I made the trip out to Bullock’s with Brother Jobe the following morning. They’d sent a young man over the night before to notify me to be ready. It was more like being issued instructions through a subaltern than being invited along on a social call, but I didn’t hassle the messenger about it. I went over to the old high school at nine o’clock in the morning, as instructed. The New Faithers were turning the old school bus garage into a barn with thirty stalls and had fenced off the adjacent baseball field into four paddocks. They had twenty-odd horses, several mules, and a big tan jackass, not counting that team of handsome blacks hitched to the Foley cart, and they seemed all set up for breeding operations now. A muscular chestnut stallion grazed in a separate paddock on the hillside beside the old school cafeteria.
“I see you like horses?” Brother Jobe said.
“I do.”
“There’s a lot to like there,” he said and bid me to climb aboard the rig. We took off at a trot.
It felt grand to sit high up behind that team and exhilarating to move so swiftly down the street, like the dream I had about the magic chair. He drove confidently. There was nothing I had yet seen that he was not confident about. The few people out on Main Street stopped to watch as we flew by. The temperature was rising, though, and he slowed the horses to a walk as soon as we got outside of town where there was no more need to show off, and the pavements got bad again. We passed the ruins of the Toyota dealership with its defunct lighting standards lording over a phantom inventory of sumac bushes where the Land Cruisers and Priuses used to sit parked in enticing ranks.
“I have work for you, old son,” he said.
“You’re not of any age to be my daddy,” I said.
“Figure of speech,” he said. “Relax.”
“You’re a cheeky son of a gun.”
“’Course I am. I’m a leader of men,” he said and cackled and gave me a little poke in the ribs. “Word is you are a fine woodworker.”
“Is that so?”
“You any good, then?”
“I’m plenty busy so I must be good enough.”
“Like I was saying.”
“You have plenty of hands among your followers,” I said. “Surely some of them are carpenters.”
“They’re coming along. I’d like for them to work with you, though. Learn a thing or two. There’s a particular special job over our way that needs doing.”
“What would that be?”
“You come by, I’ll show you.”
“Are you trying to recruit me?”
“Wouldn’t dream of it.”
“Just so we understand each other.”
“Oh, I think we do. No strings attached.”
“I hear you’ve been coming around the young widow’s house.”
“We’ve dropped by, like everybody else, trying to help out.”
“You’re leaning on her to come over your way?”
“What’s wrong with that?
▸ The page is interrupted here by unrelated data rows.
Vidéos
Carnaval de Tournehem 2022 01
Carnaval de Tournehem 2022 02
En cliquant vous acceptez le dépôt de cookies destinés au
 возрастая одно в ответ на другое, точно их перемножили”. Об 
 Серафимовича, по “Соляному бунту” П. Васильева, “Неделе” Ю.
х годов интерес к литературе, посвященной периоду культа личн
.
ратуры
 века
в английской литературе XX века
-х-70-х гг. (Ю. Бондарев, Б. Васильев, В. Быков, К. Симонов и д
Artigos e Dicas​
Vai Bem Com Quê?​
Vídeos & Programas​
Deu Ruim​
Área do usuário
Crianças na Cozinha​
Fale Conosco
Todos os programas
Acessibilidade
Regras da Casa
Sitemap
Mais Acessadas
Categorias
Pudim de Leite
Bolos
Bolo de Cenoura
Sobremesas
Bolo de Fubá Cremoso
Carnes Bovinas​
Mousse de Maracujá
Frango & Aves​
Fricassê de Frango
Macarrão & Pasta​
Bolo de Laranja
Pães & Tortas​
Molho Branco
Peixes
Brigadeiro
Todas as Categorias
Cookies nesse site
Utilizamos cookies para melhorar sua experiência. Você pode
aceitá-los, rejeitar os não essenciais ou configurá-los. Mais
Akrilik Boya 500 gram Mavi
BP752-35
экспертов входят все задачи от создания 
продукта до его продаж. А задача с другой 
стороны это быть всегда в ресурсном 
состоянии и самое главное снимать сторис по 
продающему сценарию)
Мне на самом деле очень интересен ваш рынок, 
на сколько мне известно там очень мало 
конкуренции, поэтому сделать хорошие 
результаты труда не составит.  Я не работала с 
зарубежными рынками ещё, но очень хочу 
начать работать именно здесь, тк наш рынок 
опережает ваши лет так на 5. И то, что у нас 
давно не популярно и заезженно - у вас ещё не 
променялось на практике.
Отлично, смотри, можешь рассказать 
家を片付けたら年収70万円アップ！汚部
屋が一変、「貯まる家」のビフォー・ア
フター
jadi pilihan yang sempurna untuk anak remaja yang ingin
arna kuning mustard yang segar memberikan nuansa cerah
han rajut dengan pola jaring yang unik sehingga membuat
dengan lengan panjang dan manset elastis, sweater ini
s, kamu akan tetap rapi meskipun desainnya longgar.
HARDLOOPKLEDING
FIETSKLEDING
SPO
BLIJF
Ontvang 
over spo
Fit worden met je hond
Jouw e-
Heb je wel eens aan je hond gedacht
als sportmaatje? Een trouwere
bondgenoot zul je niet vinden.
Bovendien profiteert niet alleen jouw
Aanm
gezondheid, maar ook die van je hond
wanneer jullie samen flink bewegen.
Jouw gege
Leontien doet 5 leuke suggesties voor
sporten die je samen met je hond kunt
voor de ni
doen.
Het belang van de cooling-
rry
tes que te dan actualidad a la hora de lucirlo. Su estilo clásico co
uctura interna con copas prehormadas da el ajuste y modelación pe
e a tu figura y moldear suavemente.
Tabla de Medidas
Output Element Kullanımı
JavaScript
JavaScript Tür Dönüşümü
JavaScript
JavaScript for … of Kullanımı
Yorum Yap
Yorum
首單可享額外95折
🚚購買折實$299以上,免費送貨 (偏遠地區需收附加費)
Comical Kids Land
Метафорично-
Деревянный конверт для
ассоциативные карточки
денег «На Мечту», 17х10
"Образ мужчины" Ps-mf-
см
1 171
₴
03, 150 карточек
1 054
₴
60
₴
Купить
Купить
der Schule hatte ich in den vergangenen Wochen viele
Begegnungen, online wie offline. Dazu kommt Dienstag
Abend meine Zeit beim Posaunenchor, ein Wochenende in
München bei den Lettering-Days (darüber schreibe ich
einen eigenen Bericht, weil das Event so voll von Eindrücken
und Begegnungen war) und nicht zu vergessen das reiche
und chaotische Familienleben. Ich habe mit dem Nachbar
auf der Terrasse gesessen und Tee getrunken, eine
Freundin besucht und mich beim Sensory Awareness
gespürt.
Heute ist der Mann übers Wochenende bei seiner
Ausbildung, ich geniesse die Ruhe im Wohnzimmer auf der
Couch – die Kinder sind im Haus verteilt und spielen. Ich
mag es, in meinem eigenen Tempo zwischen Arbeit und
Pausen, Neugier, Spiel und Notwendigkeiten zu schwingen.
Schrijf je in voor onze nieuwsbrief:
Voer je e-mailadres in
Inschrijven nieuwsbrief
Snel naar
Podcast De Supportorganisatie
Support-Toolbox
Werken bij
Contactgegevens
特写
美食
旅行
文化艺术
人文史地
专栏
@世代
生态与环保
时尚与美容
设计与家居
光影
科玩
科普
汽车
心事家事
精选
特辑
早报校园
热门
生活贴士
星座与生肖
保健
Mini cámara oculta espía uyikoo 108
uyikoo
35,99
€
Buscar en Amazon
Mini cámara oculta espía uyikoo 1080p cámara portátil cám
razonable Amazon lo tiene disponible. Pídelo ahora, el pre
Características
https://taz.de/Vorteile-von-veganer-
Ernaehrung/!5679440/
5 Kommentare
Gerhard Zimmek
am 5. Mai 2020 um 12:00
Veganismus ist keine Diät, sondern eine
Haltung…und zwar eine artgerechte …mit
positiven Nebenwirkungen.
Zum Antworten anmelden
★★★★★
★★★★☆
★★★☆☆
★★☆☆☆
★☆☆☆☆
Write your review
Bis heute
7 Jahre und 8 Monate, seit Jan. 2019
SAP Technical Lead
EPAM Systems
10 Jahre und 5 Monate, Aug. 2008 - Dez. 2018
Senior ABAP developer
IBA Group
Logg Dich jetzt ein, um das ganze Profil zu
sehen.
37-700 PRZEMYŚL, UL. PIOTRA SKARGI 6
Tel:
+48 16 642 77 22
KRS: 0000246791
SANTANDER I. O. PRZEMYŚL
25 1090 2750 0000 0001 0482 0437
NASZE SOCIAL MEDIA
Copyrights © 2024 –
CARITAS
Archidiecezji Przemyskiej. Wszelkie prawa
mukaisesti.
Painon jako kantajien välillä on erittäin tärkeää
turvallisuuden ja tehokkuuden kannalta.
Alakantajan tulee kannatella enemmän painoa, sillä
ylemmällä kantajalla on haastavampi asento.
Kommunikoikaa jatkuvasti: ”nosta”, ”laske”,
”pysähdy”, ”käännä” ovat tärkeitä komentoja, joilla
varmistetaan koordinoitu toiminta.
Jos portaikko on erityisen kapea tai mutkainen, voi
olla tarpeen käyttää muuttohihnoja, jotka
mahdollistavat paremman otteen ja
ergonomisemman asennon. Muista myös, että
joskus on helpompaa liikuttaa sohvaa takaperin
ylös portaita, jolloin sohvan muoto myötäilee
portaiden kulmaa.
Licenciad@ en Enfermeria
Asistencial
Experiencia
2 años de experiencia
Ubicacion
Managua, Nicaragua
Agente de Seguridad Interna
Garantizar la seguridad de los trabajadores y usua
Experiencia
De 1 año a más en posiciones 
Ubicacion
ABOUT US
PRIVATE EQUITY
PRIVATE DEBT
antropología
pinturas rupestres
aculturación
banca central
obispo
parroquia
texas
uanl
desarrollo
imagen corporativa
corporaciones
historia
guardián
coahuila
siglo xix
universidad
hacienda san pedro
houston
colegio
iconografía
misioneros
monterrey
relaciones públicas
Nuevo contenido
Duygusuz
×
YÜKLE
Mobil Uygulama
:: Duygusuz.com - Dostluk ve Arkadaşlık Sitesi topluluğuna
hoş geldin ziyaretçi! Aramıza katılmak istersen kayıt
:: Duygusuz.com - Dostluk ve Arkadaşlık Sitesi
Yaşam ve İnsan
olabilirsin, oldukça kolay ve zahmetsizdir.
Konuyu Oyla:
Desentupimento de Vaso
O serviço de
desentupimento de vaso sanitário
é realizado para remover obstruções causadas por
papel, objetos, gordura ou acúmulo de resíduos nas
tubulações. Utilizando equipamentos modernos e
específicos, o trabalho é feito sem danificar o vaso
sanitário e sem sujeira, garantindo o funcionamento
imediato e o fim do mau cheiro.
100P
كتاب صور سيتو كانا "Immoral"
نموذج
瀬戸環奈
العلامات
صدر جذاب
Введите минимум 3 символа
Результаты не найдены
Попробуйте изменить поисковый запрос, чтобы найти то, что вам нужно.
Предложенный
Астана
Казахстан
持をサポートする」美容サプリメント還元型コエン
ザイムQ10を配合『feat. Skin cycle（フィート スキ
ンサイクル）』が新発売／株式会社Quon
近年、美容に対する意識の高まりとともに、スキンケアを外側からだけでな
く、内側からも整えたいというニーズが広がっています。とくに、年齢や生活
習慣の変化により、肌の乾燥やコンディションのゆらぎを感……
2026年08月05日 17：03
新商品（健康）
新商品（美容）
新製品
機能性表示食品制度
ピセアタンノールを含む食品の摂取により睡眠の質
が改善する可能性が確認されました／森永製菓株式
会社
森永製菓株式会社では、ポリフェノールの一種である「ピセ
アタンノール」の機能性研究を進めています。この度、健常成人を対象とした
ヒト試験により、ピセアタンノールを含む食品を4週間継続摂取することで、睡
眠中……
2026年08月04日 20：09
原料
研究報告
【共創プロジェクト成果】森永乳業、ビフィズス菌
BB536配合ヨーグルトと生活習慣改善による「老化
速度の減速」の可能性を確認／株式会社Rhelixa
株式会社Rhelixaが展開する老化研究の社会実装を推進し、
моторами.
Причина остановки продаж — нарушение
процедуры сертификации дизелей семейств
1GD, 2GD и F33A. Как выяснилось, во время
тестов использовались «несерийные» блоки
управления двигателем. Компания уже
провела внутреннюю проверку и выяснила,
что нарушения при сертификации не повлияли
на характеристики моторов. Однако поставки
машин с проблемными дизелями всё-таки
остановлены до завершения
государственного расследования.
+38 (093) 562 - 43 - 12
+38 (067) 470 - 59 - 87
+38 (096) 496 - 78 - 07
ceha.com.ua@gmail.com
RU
You all bring her pies and meal and joints of meat. We offer that and more. We offer warm hearts and busy hands and shelter from the storm-and let me tell you, old son, in case you ain’t noticed, we got plenty of bad weather out there.”
We rolled on for a while without speaking, and I couldn’t resist the sheer enjoyment of the journey. The landscape had changed so much over the years. A lot of what had been forsaken, leftover terrain in the old days, was coming back into cultivation, mostly corn, some barley, oats, hay, and lots of fruit trees. Everywhere that had been a parking lot, the pavement was breaking up and growing over with scrub, sumac, and poplar mostly. The roadside corn mercial buildings going out of town to the west were in various stages of slow disassembly: the discount beverage warehouse, the strip mall where the movie rental, dollar store, and a Chinese takeout joint used to be. All the metal was stripped off. One particular building fascinated me whenever I came out this way: a bungalow that obviously once had been a regular house before it was engulfed by commercial sprawl, probably in the 1970s. The bungalow had finally evolved into a gift shop selling all kinds of poorly made and perfectly useless handicrafts to motor tourists bored by the interminable hours behind the wheel and desperate for any excuse to stop for a while. The word Gifts was still there in fading four-foothigh letters on the asphalt shingle roof.